#### [TÂCHE À FAIRE 1]
Veuillez recopier tel quel un passage des entrées : partez de la ligne qui contient « Can you recover » et arrêtez-vous après celle qui contient « -0.053315, 0.824496, -1.623471]] ».

**** TEXTE CHOISI

En mettant à pied d’œuvre ses idées, le nouveau ministre des Inventions s’est bien gardé de faire table rase du passé. Il sait trop que le véritable novateur est celui qui perfectionne et développe, sans oublier le travail antérieur, et utilise précieusement ce que rien ne remplace : le fruit de l’expérience déjà accumulée. Il est, comme l’illustre Henri Poincaré, de ces mathématiciens à qui le maniement des équations différentielles a surtout appris la méthode et la valeur des faits. Heureux et admirables théoriciens, ceux à qui la contemplation abstraite des formes irréelles où la mathématique met tant de féerique beauté, démontre que « l’expérience est la source unique de la vérité ! » Étonnant paradoxe, qui fait que tant de gens vautrés pesamment dans la seule matière sont à genoux devant l’apriorisme des systèmes et le verbalisme, tandis qu’à côté d’eux, les purs abstracteurs de quintessence analytique ne connaissent de souverain que le fait !

********

#### [TÂCHE À FAIRE 2]
Pour chacun des énoncés suivants, dites par oui ou par non s'il est conforme au texte choisi, et citez mot pour mot les mots du texte qui tranchent.
(a) Le nouveau ministre des Inventions a fait table rase du passé.
(b) Le maniement des équations différentielles a appris à ces mathématiciens la méthode et la valeur des faits.
(c) Les purs abstracteurs de quintessence analytique ne connaissent de souverain que le fait.

**** DONNÉES

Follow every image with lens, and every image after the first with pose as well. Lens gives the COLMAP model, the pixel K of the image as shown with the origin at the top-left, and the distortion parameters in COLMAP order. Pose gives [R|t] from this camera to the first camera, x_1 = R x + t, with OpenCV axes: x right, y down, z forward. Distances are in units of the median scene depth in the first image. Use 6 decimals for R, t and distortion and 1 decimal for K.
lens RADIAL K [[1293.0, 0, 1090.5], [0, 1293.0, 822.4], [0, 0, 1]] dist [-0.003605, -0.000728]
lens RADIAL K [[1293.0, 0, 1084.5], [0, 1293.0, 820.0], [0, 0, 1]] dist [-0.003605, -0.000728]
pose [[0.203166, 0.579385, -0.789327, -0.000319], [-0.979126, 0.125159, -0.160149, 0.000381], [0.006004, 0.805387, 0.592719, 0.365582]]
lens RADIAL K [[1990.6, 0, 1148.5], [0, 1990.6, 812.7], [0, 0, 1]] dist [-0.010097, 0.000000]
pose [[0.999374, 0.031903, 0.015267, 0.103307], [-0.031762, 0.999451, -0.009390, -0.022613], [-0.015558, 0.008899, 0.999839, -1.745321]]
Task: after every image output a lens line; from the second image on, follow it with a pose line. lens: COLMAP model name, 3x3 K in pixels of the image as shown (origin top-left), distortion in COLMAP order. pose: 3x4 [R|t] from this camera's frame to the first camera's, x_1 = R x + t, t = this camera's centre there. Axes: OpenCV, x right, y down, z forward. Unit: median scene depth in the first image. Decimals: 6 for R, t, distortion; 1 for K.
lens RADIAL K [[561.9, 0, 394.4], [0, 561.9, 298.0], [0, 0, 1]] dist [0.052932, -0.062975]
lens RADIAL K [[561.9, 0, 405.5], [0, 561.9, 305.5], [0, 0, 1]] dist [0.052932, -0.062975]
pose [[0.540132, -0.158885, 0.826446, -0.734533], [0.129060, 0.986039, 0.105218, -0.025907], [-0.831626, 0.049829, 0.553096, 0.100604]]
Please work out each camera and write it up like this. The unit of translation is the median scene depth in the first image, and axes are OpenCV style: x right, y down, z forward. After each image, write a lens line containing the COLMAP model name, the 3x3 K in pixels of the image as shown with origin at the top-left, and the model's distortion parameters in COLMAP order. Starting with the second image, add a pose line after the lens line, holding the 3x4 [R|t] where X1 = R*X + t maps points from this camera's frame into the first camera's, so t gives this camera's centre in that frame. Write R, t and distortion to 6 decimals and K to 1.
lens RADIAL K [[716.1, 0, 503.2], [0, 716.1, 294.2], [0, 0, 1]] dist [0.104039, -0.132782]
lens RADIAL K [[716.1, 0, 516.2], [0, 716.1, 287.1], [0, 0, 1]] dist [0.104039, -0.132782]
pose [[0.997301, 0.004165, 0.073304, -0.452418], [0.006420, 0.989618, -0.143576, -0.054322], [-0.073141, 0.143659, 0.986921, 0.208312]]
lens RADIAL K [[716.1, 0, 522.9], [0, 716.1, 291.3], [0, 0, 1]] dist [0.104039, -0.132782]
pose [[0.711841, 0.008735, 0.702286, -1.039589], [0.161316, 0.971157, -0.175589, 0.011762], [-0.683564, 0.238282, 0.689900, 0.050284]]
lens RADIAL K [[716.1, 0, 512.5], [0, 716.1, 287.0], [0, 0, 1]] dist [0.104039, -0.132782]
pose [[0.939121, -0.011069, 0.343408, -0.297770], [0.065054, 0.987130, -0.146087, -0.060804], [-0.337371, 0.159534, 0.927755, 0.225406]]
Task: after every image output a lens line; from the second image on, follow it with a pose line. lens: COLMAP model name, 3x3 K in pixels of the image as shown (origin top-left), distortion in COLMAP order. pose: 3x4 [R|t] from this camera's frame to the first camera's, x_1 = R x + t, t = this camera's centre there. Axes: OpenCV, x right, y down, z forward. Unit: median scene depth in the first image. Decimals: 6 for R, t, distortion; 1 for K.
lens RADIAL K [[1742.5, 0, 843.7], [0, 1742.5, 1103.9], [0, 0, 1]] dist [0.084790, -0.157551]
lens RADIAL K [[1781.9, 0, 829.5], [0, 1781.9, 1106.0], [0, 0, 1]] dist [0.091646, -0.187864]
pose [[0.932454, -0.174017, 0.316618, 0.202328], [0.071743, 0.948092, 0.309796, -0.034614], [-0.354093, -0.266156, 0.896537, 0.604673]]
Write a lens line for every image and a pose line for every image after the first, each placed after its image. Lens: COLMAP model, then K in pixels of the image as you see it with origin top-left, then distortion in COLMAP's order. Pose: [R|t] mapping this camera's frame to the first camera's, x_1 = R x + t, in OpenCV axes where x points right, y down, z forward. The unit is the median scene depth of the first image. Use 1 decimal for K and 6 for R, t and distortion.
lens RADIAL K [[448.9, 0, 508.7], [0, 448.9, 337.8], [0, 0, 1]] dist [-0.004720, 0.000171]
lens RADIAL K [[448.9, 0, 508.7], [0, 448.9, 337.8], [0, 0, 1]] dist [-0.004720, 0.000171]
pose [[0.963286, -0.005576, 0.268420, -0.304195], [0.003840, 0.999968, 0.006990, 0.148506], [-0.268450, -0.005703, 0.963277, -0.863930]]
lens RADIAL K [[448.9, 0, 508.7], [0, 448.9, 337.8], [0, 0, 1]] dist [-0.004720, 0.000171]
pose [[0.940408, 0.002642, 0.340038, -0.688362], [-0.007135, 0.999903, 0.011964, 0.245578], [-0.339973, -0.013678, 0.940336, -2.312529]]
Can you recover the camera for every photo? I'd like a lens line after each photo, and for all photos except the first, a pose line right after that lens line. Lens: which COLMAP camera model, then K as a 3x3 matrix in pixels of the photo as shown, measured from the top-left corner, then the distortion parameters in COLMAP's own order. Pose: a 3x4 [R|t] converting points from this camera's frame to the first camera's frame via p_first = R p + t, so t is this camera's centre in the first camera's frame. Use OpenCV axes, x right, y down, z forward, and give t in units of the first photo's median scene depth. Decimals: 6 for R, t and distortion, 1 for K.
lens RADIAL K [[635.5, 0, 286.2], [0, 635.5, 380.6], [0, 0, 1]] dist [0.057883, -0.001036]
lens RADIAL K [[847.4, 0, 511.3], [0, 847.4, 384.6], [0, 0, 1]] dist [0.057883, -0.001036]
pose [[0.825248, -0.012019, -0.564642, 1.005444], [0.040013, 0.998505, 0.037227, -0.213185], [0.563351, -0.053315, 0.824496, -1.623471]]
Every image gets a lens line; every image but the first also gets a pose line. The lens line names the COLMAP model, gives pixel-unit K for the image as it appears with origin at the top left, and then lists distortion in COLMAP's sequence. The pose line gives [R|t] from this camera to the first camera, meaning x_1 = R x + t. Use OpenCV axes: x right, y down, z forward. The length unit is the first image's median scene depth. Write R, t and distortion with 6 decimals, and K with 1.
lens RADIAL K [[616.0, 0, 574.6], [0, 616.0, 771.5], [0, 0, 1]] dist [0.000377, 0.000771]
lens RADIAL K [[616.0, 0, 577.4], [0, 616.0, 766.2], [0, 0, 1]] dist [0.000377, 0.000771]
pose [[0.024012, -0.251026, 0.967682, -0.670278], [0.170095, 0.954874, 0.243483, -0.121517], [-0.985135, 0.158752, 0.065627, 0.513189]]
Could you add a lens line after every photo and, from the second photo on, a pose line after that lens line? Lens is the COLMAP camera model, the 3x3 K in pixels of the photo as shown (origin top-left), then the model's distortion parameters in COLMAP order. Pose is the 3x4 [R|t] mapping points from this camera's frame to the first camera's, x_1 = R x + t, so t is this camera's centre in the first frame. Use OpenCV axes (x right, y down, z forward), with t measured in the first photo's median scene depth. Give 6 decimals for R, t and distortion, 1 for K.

********

#### [CORRIGÉ DE L'EXERCICE 1]
Can you recover the camera for every photo? I'd like a lens line after each photo, and for all photos except the first, a pose line right after that lens line. Lens: which COLMAP camera model, then K as a 3x3 matrix in pixels of the photo as shown, measured from the top-left corner, then the distortion parameters in COLMAP's own order. Pose: a 3x4 [R|t] converting points from this camera's frame to the first camera's frame via p_first = R p + t, so t is this camera's centre in the first camera's frame. Use OpenCV axes, x right, y down, z forward, and give t in units of the first photo's median scene depth. Decimals: 6 for R, t and distortion, 1 for K.
lens RADIAL K [[635.5, 0, 286.2], [0, 635.5, 380.6], [0, 0, 1]] dist [0.057883, -0.001036]
lens RADIAL K [[847.4, 0, 511.3], [0, 847.4, 384.6], [0, 0, 1]] dist [0.057883, -0.001036]
pose [[0.825248, -0.012019, -0.564642, 1.005444], [0.040013, 0.998505, 0.037227, -0.213185], [0.563351, -0.053315, 0.824496, -1.623471]]

#### [CORRIGÉ DE L'EXERCICE 2]
(a) Non : « le nouveau ministre des Inventions s’est bien gardé de faire table rase du passé ».
(b) Oui : « de ces mathématiciens à qui le maniement des équations différentielles a surtout appris la méthode et la valeur des faits ».
(c) Oui : « les purs abstracteurs de quintessence analytique ne connaissent de souverain que le fait ».